This page tells you how you can make a complaint about:
- films, computer games and publications
- illegal content on the Internet
- television or radio broadcasts
- print media (including related websites).
There are rules about what can be advertised on broadcasting services in Australia, and when and where it can be advertised. Advertisements must also be accurate.
Advertisers have agreed to a code of ethics developed by the Australian Association of National Advertisers (AANA), including advertising to children and a code for advertising food and beverages. The code can be used by other agencies to assess a complaint about an advertisement.
If you want to complain about what's in an advertisement you can approach:
- The Ad Standards for complaints about billboards, in print, on television, or on the radio. You can complain in writing to the ASB about health and safety issues, the use of language, the discriminatory portrayal of people, concern for children, and portrayals of violence, sex, sexuality and nudity. The ASB refers complaints to the Advertising Standards Board for determination.
- The Ad Standards Industry Jury for complaints about the truth, accuracy and legality of advertisements run by a business competitor.
Complaints about the placement of television advertising are covered by broadcasting industry codes of practice.
.au Domain Administration
Administration and management of the .au domain name space is self-regulated. If you are the holder of an .au domain name, or wishing to seek further information or complain around the use of an .au domain name, auDA (.au Domain Administration Limited) is endorsed by the Commonwealth Government to manage the technical, policy and compliance aspects of the .au namespace.
- If you wish to make a complaint regarding the eligibility or use of a domain name, you can submit a complaint.
- Check the availability or registrant details of an .au domain name.

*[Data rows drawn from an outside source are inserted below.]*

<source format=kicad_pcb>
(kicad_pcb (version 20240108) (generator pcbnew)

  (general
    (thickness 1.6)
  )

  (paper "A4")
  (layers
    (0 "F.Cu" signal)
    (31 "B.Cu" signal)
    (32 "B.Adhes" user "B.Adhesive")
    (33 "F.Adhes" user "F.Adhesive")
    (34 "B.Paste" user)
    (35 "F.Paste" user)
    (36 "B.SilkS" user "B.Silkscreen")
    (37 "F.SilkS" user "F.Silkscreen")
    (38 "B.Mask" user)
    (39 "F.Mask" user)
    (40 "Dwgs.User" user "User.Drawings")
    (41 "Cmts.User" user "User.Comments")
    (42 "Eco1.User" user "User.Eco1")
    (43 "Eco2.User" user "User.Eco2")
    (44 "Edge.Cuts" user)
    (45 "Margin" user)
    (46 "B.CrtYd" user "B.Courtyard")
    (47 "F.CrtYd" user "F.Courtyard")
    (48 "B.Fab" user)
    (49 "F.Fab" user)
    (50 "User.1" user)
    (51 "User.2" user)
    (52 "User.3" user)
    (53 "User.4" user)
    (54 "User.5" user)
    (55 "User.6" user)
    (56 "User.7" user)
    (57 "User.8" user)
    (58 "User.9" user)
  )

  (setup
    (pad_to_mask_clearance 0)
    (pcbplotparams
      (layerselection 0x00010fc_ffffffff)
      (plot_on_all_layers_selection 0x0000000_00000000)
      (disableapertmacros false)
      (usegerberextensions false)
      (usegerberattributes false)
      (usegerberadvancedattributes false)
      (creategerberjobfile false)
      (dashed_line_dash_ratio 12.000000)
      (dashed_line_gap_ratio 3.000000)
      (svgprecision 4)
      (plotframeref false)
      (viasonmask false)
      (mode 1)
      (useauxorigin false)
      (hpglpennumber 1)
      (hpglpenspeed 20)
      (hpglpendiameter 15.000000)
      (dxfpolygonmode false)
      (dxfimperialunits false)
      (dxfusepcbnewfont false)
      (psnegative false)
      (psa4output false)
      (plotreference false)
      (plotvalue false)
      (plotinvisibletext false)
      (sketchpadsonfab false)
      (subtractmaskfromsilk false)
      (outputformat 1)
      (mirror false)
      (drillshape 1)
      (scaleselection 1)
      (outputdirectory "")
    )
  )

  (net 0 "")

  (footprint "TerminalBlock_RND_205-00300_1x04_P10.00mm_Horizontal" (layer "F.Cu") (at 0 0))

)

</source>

- If the name of your current domain name licence, or a name that you wish to register, is protected under government legislation, then you must apply to the relevant government department for approval. To find out more please visit: Reserved list policy: notice and FAQ.

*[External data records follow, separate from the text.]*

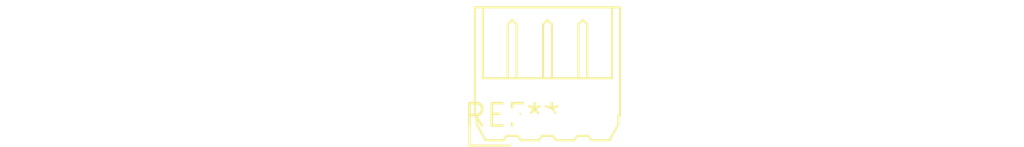
<source format=kicad_pcb>
(kicad_pcb (version 20240108) (generator pcbnew)

  (general
    (thickness 1.6)
  )

  (paper "A4")
  (layers
    (0 "F.Cu" signal)
    (31 "B.Cu" signal)
    (32 "B.Adhes" user "B.Adhesive")
    (33 "F.Adhes" user "F.Adhesive")
    (34 "B.Paste" user)
    (35 "F.Paste" user)
    (36 "B.SilkS" user "B.Silkscreen")
    (37 "F.SilkS" user "F.Silkscreen")
    (38 "B.Mask" user)
    (39 "F.Mask" user)
    (40 "Dwgs.User" user "User.Drawings")
    (41 "Cmts.User" user "User.Comments")
    (42 "Eco1.User" user "User.Eco1")
    (43 "Eco2.User" user "User.Eco2")
    (44 "Edge.Cuts" user)
    (45 "Margin" user)
    (46 "B.CrtYd" user "B.Courtyard")
    (47 "F.CrtYd" user "F.Courtyard")
    (48 "B.Fab" user)
    (49 "F.Fab" user)
    (50 "User.1" user)
    (51 "User.2" user)
    (52 "User.3" user)
    (53 "User.4" user)
    (54 "User.5" user)
    (55 "User.6" user)
    (56 "User.7" user)
    (57 "User.8" user)
    (58 "User.9" user)
  )

  (setup
    (pad_to_mask_clearance 0)
    (pcbplotparams
      (layerselection 0x00010fc_ffffffff)
      (plot_on_all_layers_selection 0x0000000_00000000)
      (disableapertmacros false)
      (usegerberextensions false)
      (usegerberattributes false)
      (usegerberadvancedattributes false)
      (creategerberjobfile false)
      (dashed_line_dash_ratio 12.000000)
      (dashed_line_gap_ratio 3.000000)
      (svgprecision 4)
      (plotframeref false)
      (viasonmask false)
      (mode 1)
      (useauxorigin false)
      (hpglpennumber 1)
      (hpglpenspeed 20)
      (hpglpendiameter 15.000000)
      (dxfpolygonmode false)
      (dxfimperialunits false)
      (dxfusepcbnewfont false)
      (psnegative false)
      (psa4output false)
      (plotreference false)
      (plotvalue false)
      (plotinvisibletext false)
      (sketchpadsonfab false)
      (subtractmaskfromsilk false)
      (outputformat 1)
      (mirror false)
      (drillshape 1)
      (scaleselection 1)
      (outputdirectory "")
    )
  )

  (net 0 "")

  (footprint "Molex_Micro-Latch_53254-0370_1x03_P2.00mm_Horizontal" (layer "F.Cu") (at 0 0))

)

</source>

- For all other queries, please submit a general enquiry on the .au Domain Administration Ltd.
Films, computer games, and publications
Films, videos, computer games and certain publications (including magazines) are classified using the National Classification Scheme. Classification helps people decide which content might be suitable for them or their families.
For information about making a complaint about a classification decision, please visit the classification website.
Illegal content on the Internet
Complain to the eSafety Commissioner about offensive and illegal online content.
Print and online news publishers are self-regulated. The Australian Press Council (APC) is the main body with responsibility for standards and complaints.
If you have a complaint about what's in a newspaper, periodical, online news site or the website of these publications:
- first, approach the editor or other representative of the publication
- if you aren't satisfied with the result you may want to contact the APC.
Complaints about some magazines, newspapers and associated digital outlets, primarily those published by Pacific Magazines or West Australian Newspapers, are handled by the Independent Media Council (IMC), a self-regulatory body which assesses complaints against the IMC's Code of Conduct. Information on the IMC's Code of Conduct, and the IMC's online complaint form, are available from the IMC's website.
Television and radio programs
What you see and hear in television and radio programs is covered by industry codes of practice. Complaints about radio or television programs will be assessed in terms of how that content breaches those codes. The codes are listed at:
- Commercial Radio Australia Ltd
- Free TV Australia
- Australian Subscription Television and Radio Association (ASTRA)
- Special Broadcasting Service
- Australian Broadcasting Corporation
If you have a complaint about any television or radio program:
- Contact the broadcaster directly.
- If they don't answer within 60 days you can complain to ACMA.
If you need help with contact details:
- Local telephone directories have contact information for local stations.
- The ACMA website has lists of licensed broadcasters.
- The ABC and SBS websites have contact details.
There are some matters that you can complain directly to the ACMA about, including complaints about a TV or radio broadcaster's compliance with their licence conditions. For information on what can be complained directly to the ACMA about, and how to make a complaint, visit the ACMA website.